A Homily for the Reaffirmation of Vows of Jane and Kim

All Saints, Collingwood, Anglican Diocese of Toronto, 12 August, 2023


And now faith, hope, and love abide, these three; and the greatest of these is love. (1 Corinthians 13.13)


Today we gather to give thanks for the work that God has done thus far in the union of Kim and Jane, and to ask God’s blessing that this good work will continue.  It’s been my honour to get to know this couple over the last year, and it’s our pleasure to celebrate with them as they reaffirm their vows and have the wedding day that they’ve always wanted.


I have to say that today is a first in my career as a priest.  I’ve married people before, but they’ve always been a man and a woman.    Now Kim has graciously told me the she’s ok being called a dude, but this service did involve some careful rewording of the marriage ceremony, because it is a reaffirmation of vows that have already been made, and, well, let’s face it, there is no real dude involved.   It was a bit of three-dimensional chess getting to this point today.

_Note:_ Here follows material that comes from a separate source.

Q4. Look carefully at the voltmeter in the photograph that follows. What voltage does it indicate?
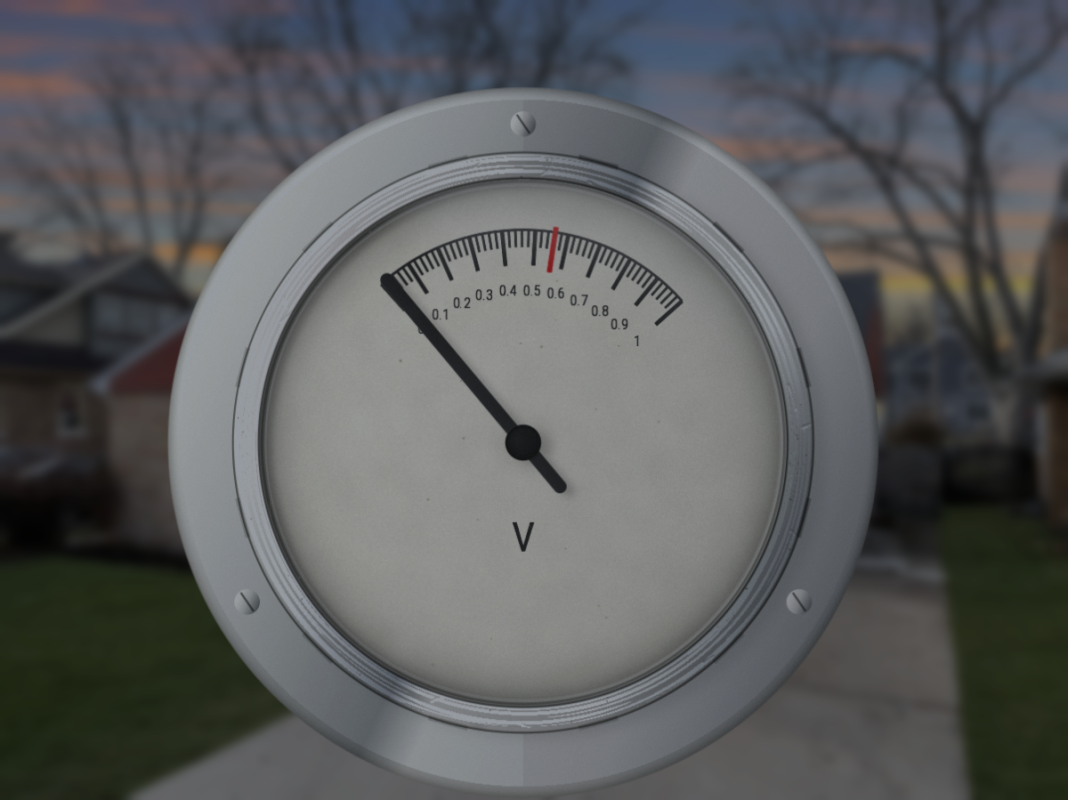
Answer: 0.02 V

I thought it was a wonderful coincidence that we celebrated Jane’s bridal shower next store at the Rectory the day of Collingwood’s Pride Parade.   Well, maybe that wasn’t a coincidence.  After all, God does have a sense of humour!


One of the slogans you see associated with the Pride movement says, simply, “love is love”.   Canadian society understood this truth faster than many Christians did, and it’s taken the church a while to catch up.   In the Anglican Church of Canada we’ve had decades of debates about who can get married, and what marriage is for, and most of us would consent to what happens here today.    

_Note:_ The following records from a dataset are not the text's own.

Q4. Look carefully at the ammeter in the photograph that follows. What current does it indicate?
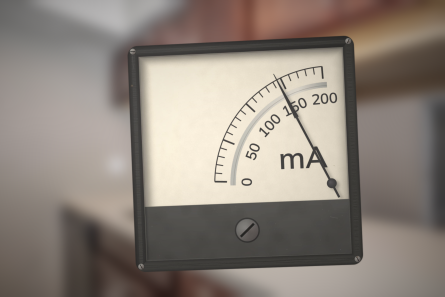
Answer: 145 mA
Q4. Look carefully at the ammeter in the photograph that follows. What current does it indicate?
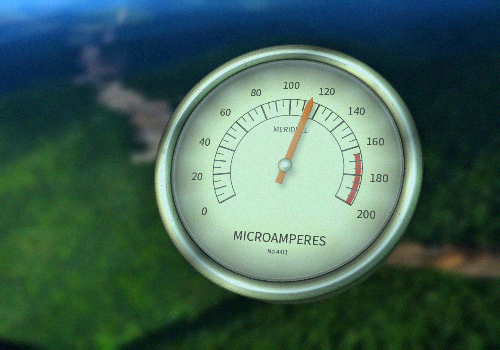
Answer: 115 µA
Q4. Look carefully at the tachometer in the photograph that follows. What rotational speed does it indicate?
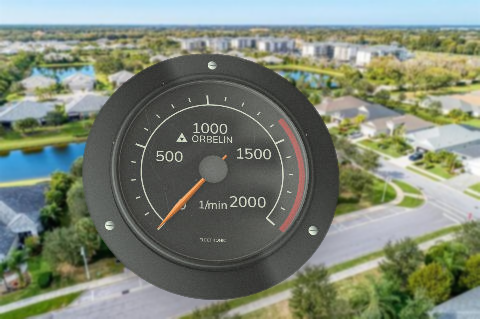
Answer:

I’ve been ordained for twenty years, and like the Church I serve it’s taken me a while to figure our what God is doing with marriage.   I think the witness of faithful couples like Jane and Kim has helped me arrive at a position where I too can say “love is love”.  Just now I listened carefully to the words of Paul in 1 Corinthians 13, and I didn’t hear anything about which kinds of couples can enjoy love.   Love as the church understands it is a gift of the Holy Spirit, and as we know from St. John, the Holy Spirit blows where it will.


So what do we mean today when we talk about Pride.   As Canadians, we talk about Pride as our determination to protect people from hate and discrimination.    As a Church, we have our rainbow Safe Space signs at our doors to show we also are determined not to give hate a home within our community.    But, maybe there’s a danger in our church patting itself on the back and saying, “See how diverse and tolerant we are”, because I think Pride as God understands it is bigger than we can imagine.


I believe that God takes pride in any couple that shows in their lives together something of the selfless devotion that Kim and Jane, at their best, show to one another.   God takes pride in all marriages that aspire to live out Paul’s words in 1st Corinthians, regardless of gender.  Kim and Jane don’t have some of the advantages of health and wealth that we would all like to have, but they understand something of the selflessness of love.  We as a community take pride in them, as we do in all marriages that show this devotion.


Kim and Jane, you are blessed with friends and family that have gathered with you today as a community to celebrate your love for one another.  We are all proud of you, as you are in one another.   May God bless you in the good work that was begun in your marriage, and may God give you many years together to love one another and to be proud of one another, as Christ love you and is proud of you.